An Image Captioning Algorithm Based on Combination Attention Mechanism
Round 1
Reviewer 1 Report
The paper describes an interesting approach to image captioning, combining a visual attention and
a keyword attention module.
The procedure is complex and I have found difficult to follow all the steps, mainly because the notation is not always clear.
The description of the meaning of the variables in the equations should be definitely improved, see below for some pointers.
Language should be checked, some suggestions are given below, but they are not comprehensive.
L12 "existing image captioning methods focus only on visual attention mechanism while not keywords attention mechanism" -> "existing image captioning methods focus only on visual attention mechanism and not on keywords attention mechanism".
L50 Figure 1 is not referenced anywhere in the text: its meaning and importance in the paper should be addressed in the text.
L147-149 "The keyword attention module enables the model to focus on
important keyword text by associating keywords with visual features to generate richer and more accurate descriptive sentences." is a repetition of the previous sentence.

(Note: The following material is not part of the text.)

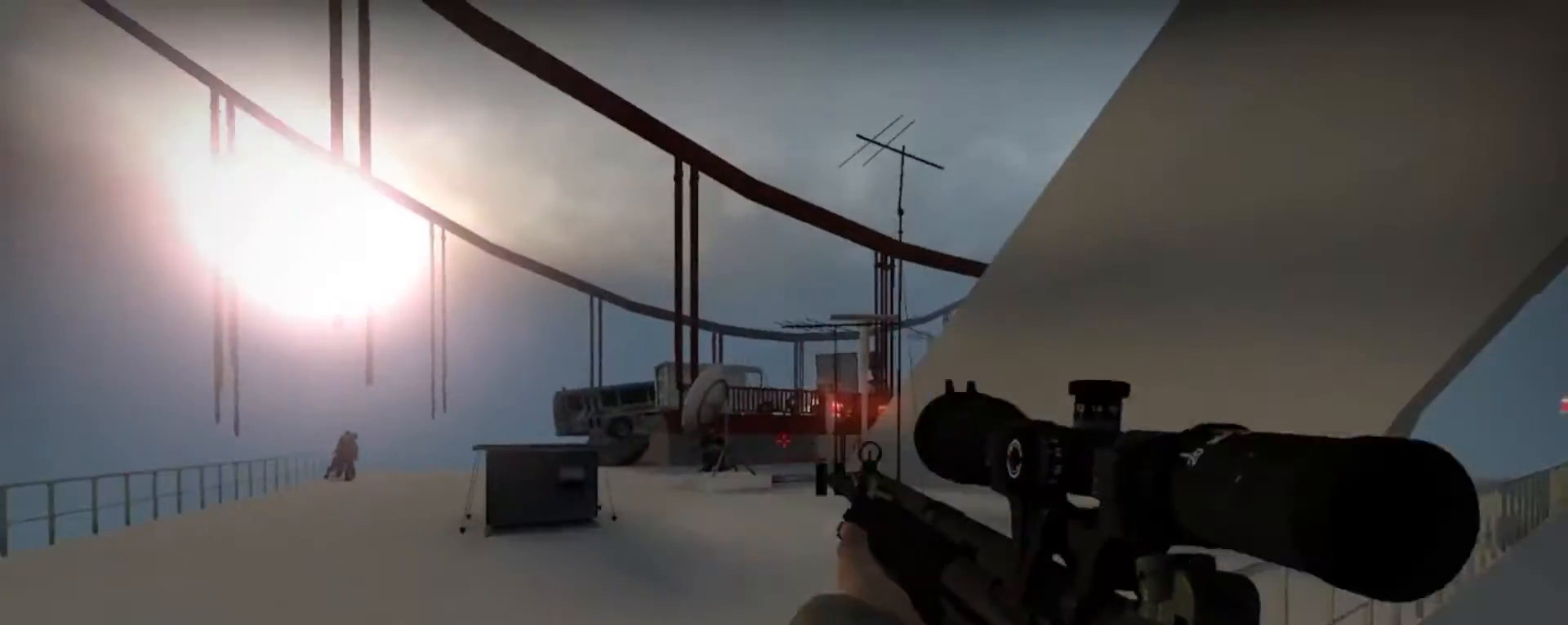
{"keys": ["shift"], "mouse": [], "events": [[67, "mouse_left", "down"], [200, "mouse_left", "up"], [333, "mouse_left", "down"], [400, "shift", "down"], [433, "mouse_left", "up"]]}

L182 _" Wka, Wha is the weight matrix to be learned": are the weight matrices.
L183 " a∗ =": a* should be bold.
"is the unnormalized weight" -> "is the unnormalized weight vector"? (same at L185).
L187 Figure 4 is not mentioned in the text. The caption of figure should describe the parts of the diagram, at least at the layer level.
L218 Equations 6 and 7: what does the bar over "V" mean?
L243 Eq. 9 and successive: the meaning of the variables in the equations should be described right after the equation. In some cases they are explained after a few lines (e.g. Q, K, V of eq. 9 described at L248), in other cases there is no description (e.g. d_k of eq. 10).
L253 "connection around each sub-layer around each sub-layer": remove repetition.
L269 What is "T"?
L271 Eq. 13: is "p" the probability?
L324 "When the number of layers continues to increase, the performance degrades.": how do you explain this?
L342 Figure 7: images should be larger.
Author Response
Please see the attachment.
Author Response File: Author Response.pdf
Reviewer 2 Report
- What do you mean by Extensive experiments in the abstract? How many of them exist in this paper?
- Sec1 needs a complete rewriting. It is short, no motivation, no contribution and no even structure of the paper paragraph.
- I would like to see a comparison table of features in the existing work for those in the literature compared to the proposed solution
- Some symbols used in the equations are not explained. For example, what does the upside-down triangle mean in Equ14?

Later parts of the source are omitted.